Inspections, Compliance, Enforcement, and Criminal Investigations
Integra Chemical Company 13-Jun-02
22201 23rd Drive SE
Bothell, WA 98021-4421
June 13, 2002CERTIFIED MAIL
RETURN RECEIPT REQUESTED
IN REPLY REFER TO: SEA 02-49Mr. Paul F. Burg, President
Integra Chemical Company
710 Thomas Avenue Southwest
Renton, Washington 98055
Dear Mr. Burg:
During an inspection of your facility on May 16-21, 2002, FDA Investigators Carl A. Anderson and Dawn E. Barkans documented the failure of your firm to repack active pharmaceutical ingredients (APIs) in conformance with Current Good Manufacturing Practice (CGMP) [21 C.F.R. Parts 210 and 211]. At the conclusion of the inspection, a FDA Form 483, Inspectional Observations, was presented to you.
These deviations cause these APIs to be adulterated within the meaning of Section 501(a)(2)(B) [21 U.S.C. 351(a)(2)(B)], of the Federal Food, Drug, and Cosmetic Act (the Act). This section of the Act requires that all drugs be manufactured, processed, packed, and held in accordance with CGMP. No distinction is made between active pharmaceutical ingredients and finished pharmaceuticals. Failure to comply with CGMP constitutes a failure to comply with the Act.
Significant examples of failure to comply with Current Good Manufacturing Practices in the repackaging of APIs by your firm include, but are not limited to, the following:
1. The room used for repackaging APIs is not maintained in a clean and sanitary condition nor is it of suitable construction. For example: the ceiling tiles are porous; damaged ceiling tiles have been replaced with cardboard; the floor is cracked and in need of repair; the entry to the room has carpeting; the opening containing the ventilation fan is sealed with cardboard; and the window blinds have visible dirt adhering to the slats [21 C.F.R. 211.42(a) and 211.56(a)].
2. Ventilation of the repackaging room is not adequate in that it is not designed and constructed to minimize risks of contamination and cross-contamination. For example, a window fan is used for ventilation to the adjacent warehouse area and cardboard is used to seal the window frame in which this fan is installed [21 C.F.R. 211.46(a)].
3. Bulk APIs are not stored in the warehouse under appropriate conditions of temperature so that the identity, strength, quality, and purity of the drug products are not affected.
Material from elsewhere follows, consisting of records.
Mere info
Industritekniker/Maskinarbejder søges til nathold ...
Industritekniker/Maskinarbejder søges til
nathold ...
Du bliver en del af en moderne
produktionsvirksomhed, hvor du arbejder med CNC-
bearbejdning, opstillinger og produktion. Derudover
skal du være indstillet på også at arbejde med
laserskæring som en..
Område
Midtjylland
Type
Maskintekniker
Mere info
Your firm?s written procedures specify that the warehouse is maintained at 50 degrees -70 degrees F but there is no documentation that the drug products are stored within &is temperature range [21 C.F.R. 211.142(b)].
4. A reserve sample representative of each lot of each API repackaged by your firm is not retained [21 C.F.R. 211.170(a)].
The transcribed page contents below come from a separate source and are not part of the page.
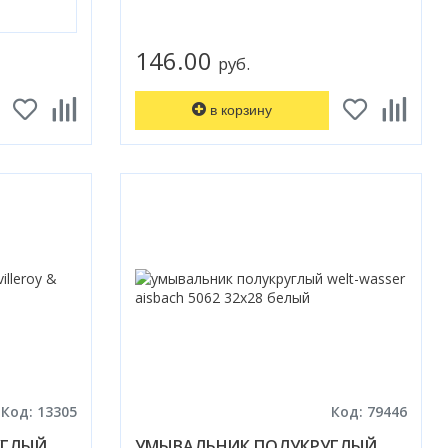
146.00
руб.
в корзину
Код: 13305
Код: 79446
УГЛЫЙ
УМЫВАЛЬНИК ПОЛУКРУГЛЫЙ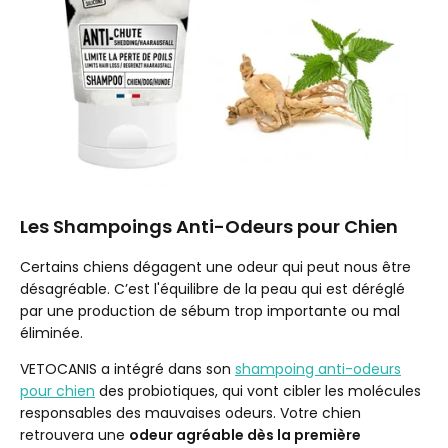
Les Shampoings Anti-Odeurs pour Chien
Certains chiens dégagent une odeur qui peut nous être
désagréable. C’est l'équilibre de la peau qui est déréglé
par une production de sébum trop importante ou mal
éliminée.
VETOCANIS a intégré dans son
shampoing anti-odeurs
pour chien
des probiotiques, qui vont cibler les molécules
responsables des mauvaises odeurs. Votre chien
retrouvera une
odeur agréable dès la première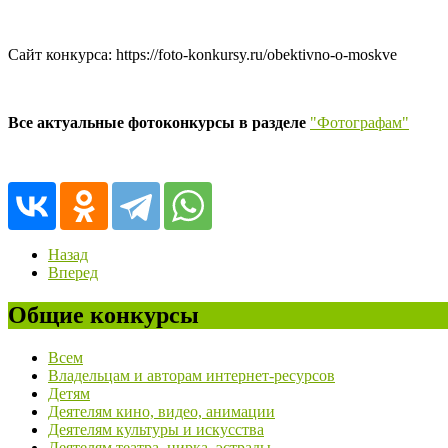
Сайт конкурса: https://foto-konkursy.ru/obektivno-o-moskve
Все актуальные фотоконкурсы в разделе
"Фотографам"
Назад
Вперед
Общие конкурсы
Всем
Владельцам и авторам интернет-ресурсов
Детям
Деятелям кино, видео, анимации
Деятелям культуры и искусства
Деятелям театра, цирка, эстрады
5. There are no written procedures describing the handling of all written and oral complaints regarding drug products repackaged by your firm [21 C.F.R. 211.198].
6. There are no written procedures for the holding, testing, and reprocessing of returned drug products [21 C.F.R. 211.204].
The identification of violations above is not intended to be an all-inclusive list of deficiencies at your firm. It is your responsibility to assure adherence with the requirements of the Federal Food, Drug, and Cosmetic Act and that your API products are repacked and held according to current good manufacturing practice. Failure to promptly correct these deviations may result in regulatory action without further notice. These actions include, but are not limited to, seizure and/or injunction.
Federal agencies are advised of the issuance of all Warning Letters about drugs so that they may take this information into account when considering the award of contracts.
Please advise this office within fifteen days of your receipt of this letter as to the specific actions you have taken or intend to take to correct these violations. If corrective action cannot be completed within 15 working days, state the reason for the delay and the time within which the corrections will be completed. Your reply should be directed to the attention of Thomas S. Piekarski, Compliance Officer, at the address noted on the letterhead.